8 matcher + 4 real-DB heal/dedup/insert tests; existing scanner tests updated to the new
seam (heal vs insert). 1076 acoustid/verification/download tests green.
save_watchlist_scan_run had a single caller — the manual scan endpoint. the automatic/
scheduled path (process_watchlist_scan_automatically) ran the full scan but never wrote a
history row, so nightly scans never showed up in the History modal — only manual ones.
- new shared helper persist_scan_run(database, state, ...) extracts the run from the
finished watchlist_scan_state and writes one history row
- the automatic path now stamps scan_run_id/scan_track_events and calls it
- the manual path is refactored onto the same helper so the two can't drift apart again
- history is global (no profile filter), so the all-profiles nightly scan records one
aggregate row (profile_id None → 1, never NULL)

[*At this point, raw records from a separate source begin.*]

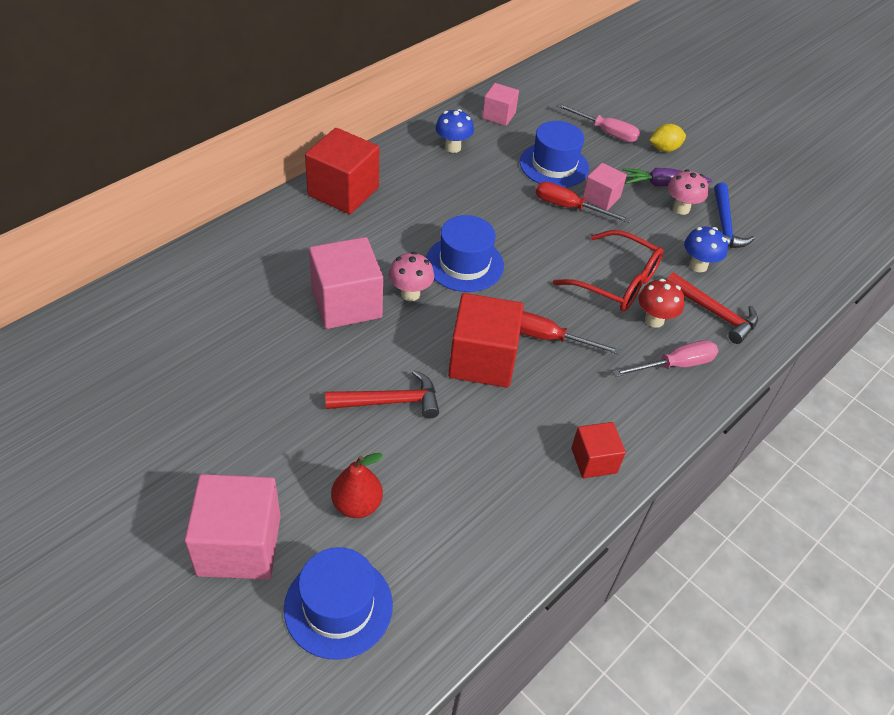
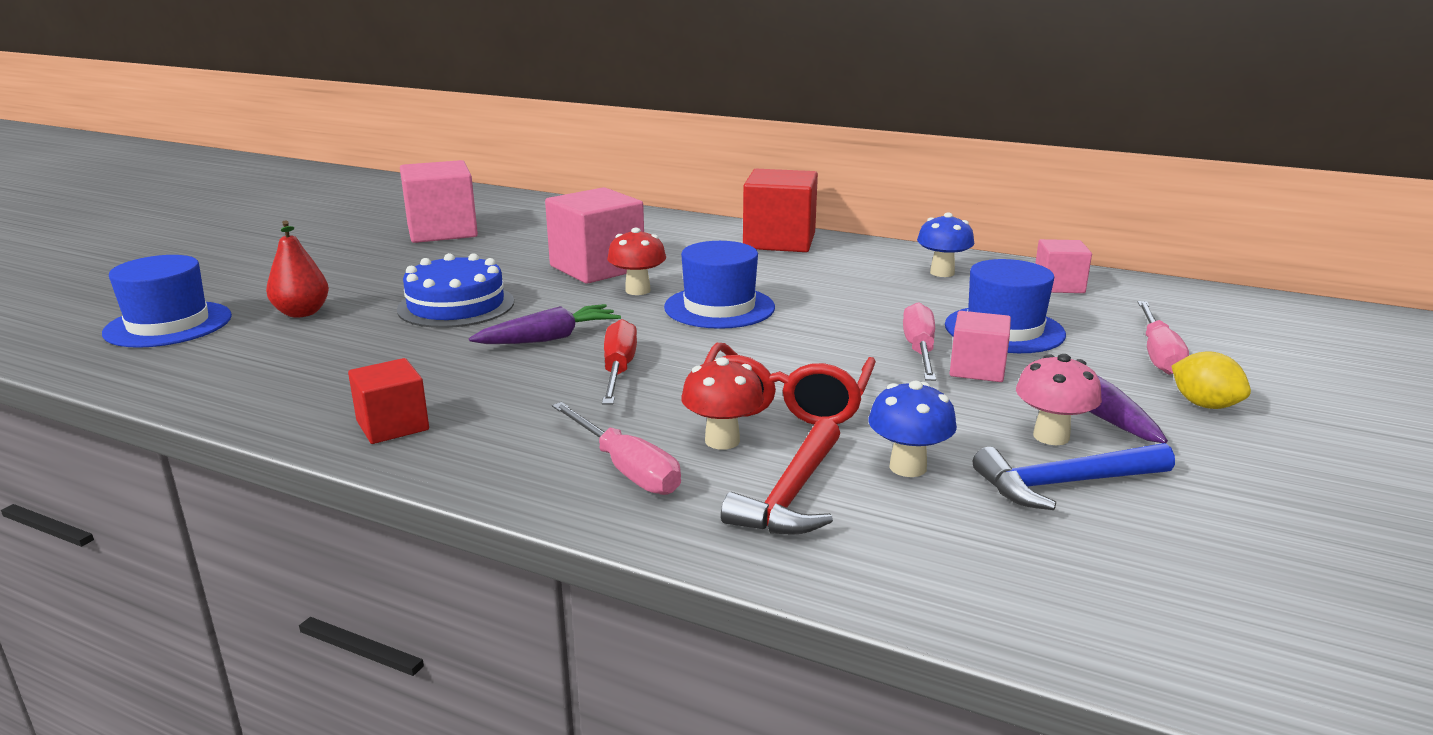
camera: 75 degrees right, 25 degrees down
pink cube [184,474,281,579] -> pink cube moved to [400,160,478,243]
red hammer [325,370,439,418] -> blue cake [397,253,514,328]
pink mushroom [389,252,434,301] -> red mushroom [607,228,666,295]
red cube [448,293,524,388] -> purple carrot [469,304,621,344]
red screwdriver [536,182,631,223] -> pink screwdriver [903,302,936,381]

tests: 4 new persist_scan_run seam tests (real DB) + 2 new auto-scan integration tests
proving the auto path actually records (completed + cancelled, exactly once). 420
watchlist/automation tests green.
a pasted track link IS resolved + searched, but the 'bubble the exact track to the top'
step read getattr(t,'id') — and TrackResult has no top-level id (the source id lives in
_source_metadata['track_id']). so the bubble was a silent no-op: the linked track sat buried
among fuzzy text-search lookalikes and the user saw unrelated tracks. qobuz made it worse —
_qobuz_to_track_result never stamped _source_metadata at all, so the track had no id to match.
- stamp _source_metadata={'source':'qobuz','track_id':...} on qobuz TrackResults (mirrors tidal)
- extract the bubble into pure, tested helpers (linked_track_id / bubble_linked_track_first)
that read _source_metadata['track_id'] — fixes it for tidal too, str/int-safe, stable no-op
19 track-link tests (+6 new) + 87 qobuz/download tests green.
_normalize_album_for_match stripped ANY trailing '- clause', so a real distinguishing
subtitle ('Clair Obscur: Expedition 33 - Nos vies en Lumière (Bonus Edition)') collapsed to
the same name as the OST → _albums_likely_match treated them as one album → the watchlist
marked unowned tracks of one edition as owned via the other and under-wishlisted.
- strip a trailing '- ...' clause ONLY when every token in it is an edition/format
qualifier (+ connectors / year-ordinal): '- Single', '- Acoustic Version', '- 2011
Remaster' still collapse, but real subtitles ('- Nos vies en Lumière', '- Volume 2',
'- Live in Berlin') are kept. Avoids the inverse regression (a same-album pair splitting
into a redownload loop), which a naive narrow strip would have caused.
- drop the loose substring shortcut + raise the fuzzy floor 0.6→0.85; genuine drift already
collapses to an EXACT match, so the looseness only ever produced false fuses.
blast radius: _albums_likely_match has exactly one caller (the allow-duplicates skip).
48 album-match tests pass (qualifier-suffix merges + edition-subtitle splits) + 219 watchlist.
the file faked spotipy + config.settings in sys.modules at import time with no teardown.
the fake config.settings had no ConfigManager, so depending on collection order it leaked
into tests/test_config_save_retry and intermittently failed the full suite. the real
modules import fine in the test env (spotipy is installed, config.settings has both
ConfigManager + config_manager), so the stubs were pure liability — removed them. album
tests still pass (10), the album+config combo that errored now passes (17), 573 repair/
config/canonical tests green.
#929 added 'musicbrainz' to library_reorganize._ALBUM_ID_COLUMNS but not to the
canonical layer, breaking the equality invariant test (canonical reads exactly what
reorganize reads). add musicbrainz to CANONICAL_ALBUM_SOURCES, and move it from the
'can't pin' param group to the 'pins' group in the manual-lock tests — now consistent,
and forward-compatible with pinning a deliberately-matched MB edition. inert at runtime
today (mb isn't in the manual source selector, so should_pin is never called with it).
540 canonical/reorganize tests green.